RECORDS: Begin
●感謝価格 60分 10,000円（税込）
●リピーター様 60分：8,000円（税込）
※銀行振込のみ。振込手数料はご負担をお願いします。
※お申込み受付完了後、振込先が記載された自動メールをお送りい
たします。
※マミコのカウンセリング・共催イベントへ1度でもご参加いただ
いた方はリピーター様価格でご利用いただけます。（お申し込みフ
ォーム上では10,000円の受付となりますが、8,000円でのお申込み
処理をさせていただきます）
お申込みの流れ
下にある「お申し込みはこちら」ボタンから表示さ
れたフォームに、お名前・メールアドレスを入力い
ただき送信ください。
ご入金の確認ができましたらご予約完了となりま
RECORDS: End
RECORDS: Begin
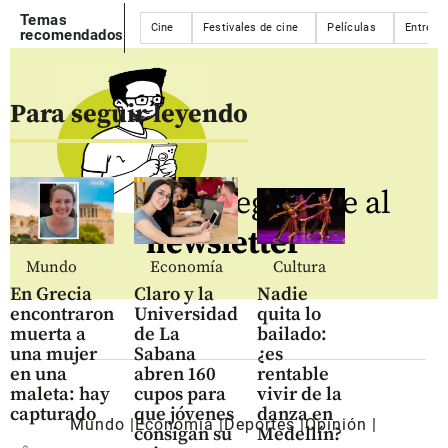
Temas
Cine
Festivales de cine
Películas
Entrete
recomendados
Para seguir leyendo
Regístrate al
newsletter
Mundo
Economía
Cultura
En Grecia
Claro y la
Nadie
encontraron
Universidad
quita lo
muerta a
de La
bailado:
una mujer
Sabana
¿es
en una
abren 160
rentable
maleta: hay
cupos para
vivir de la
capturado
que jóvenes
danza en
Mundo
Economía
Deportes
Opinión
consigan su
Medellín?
RECORDS: End
What you give back should be only the lines of the records above, starting at the line with "Para seguir leyendo" and ending at the line with "que jóvenes", restated word for word.

Para seguir leyendo
Regístrate al
newsletter
Mundo
Economía
Cultura
En Grecia
Claro y la
Nadie
encontraron
Universidad
quita lo
muerta a
de La
bailado:
una mujer
Sabana
¿es
en una
abren 160
rentable
maleta: hay
cupos para
vivir de la
capturado
que jóvenes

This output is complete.